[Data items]
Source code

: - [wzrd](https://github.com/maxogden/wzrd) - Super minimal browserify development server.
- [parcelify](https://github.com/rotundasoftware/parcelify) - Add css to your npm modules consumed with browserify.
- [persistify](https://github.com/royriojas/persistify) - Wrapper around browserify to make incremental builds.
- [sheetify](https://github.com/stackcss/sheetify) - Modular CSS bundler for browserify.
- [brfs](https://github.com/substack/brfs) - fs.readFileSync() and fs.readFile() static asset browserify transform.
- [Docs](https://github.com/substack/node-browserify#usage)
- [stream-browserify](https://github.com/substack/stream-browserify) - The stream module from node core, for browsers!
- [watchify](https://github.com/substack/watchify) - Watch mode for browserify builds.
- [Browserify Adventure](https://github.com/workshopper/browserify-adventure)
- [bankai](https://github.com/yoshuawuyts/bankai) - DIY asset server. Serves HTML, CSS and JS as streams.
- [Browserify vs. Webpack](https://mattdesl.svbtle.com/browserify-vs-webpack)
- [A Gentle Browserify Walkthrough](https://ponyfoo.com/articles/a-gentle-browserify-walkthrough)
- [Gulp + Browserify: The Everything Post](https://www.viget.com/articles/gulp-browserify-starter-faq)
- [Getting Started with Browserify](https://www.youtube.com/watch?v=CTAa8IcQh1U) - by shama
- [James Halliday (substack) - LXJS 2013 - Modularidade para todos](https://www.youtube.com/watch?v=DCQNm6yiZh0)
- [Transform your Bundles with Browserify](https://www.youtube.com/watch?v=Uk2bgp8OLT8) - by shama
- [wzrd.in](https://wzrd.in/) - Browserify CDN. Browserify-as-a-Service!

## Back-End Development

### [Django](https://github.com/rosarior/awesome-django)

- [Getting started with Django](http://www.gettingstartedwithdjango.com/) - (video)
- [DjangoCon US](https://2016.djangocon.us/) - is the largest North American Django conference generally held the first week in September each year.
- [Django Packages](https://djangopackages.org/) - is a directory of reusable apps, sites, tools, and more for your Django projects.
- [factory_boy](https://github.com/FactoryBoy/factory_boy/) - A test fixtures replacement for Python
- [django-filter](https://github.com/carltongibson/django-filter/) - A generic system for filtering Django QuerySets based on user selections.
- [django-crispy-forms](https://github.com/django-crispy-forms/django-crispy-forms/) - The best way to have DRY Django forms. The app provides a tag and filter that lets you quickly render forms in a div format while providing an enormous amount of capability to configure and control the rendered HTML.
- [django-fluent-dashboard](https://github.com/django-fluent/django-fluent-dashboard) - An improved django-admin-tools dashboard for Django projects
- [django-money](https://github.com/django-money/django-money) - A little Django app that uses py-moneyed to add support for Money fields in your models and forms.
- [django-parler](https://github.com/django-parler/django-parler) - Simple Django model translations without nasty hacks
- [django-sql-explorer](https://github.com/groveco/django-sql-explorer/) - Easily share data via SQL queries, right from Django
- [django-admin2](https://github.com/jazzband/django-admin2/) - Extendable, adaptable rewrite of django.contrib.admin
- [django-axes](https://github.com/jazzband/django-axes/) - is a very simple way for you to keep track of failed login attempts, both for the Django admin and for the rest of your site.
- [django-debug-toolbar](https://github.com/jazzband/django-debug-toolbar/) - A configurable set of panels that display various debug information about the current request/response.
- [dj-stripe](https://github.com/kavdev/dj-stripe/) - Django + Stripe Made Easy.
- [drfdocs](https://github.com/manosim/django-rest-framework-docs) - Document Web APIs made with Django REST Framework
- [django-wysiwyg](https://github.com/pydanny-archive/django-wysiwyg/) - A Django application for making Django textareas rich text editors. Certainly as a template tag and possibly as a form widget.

● Exercise: From the records above, copy only the lines starting with the line that holds "core, for browsers!" and going on through the line that holds "- [Browserify vs.", exactly as written.

● Result:
- [stream-browserify](https://github.com/substack/stream-browserify) - The stream module from node core, for browsers!
- [watchify](https://github.com/substack/watchify) - Watch mode for browserify builds.
- [Browserify Adventure](https://github.com/workshopper/browserify-adventure)
- [bankai](https://github.com/yoshuawuyts/bankai) - DIY asset server. Serves HTML, CSS and JS as streams.
- [Browserify vs. Webpack](https://mattdesl.svbtle.com/browserify-vs-webpack)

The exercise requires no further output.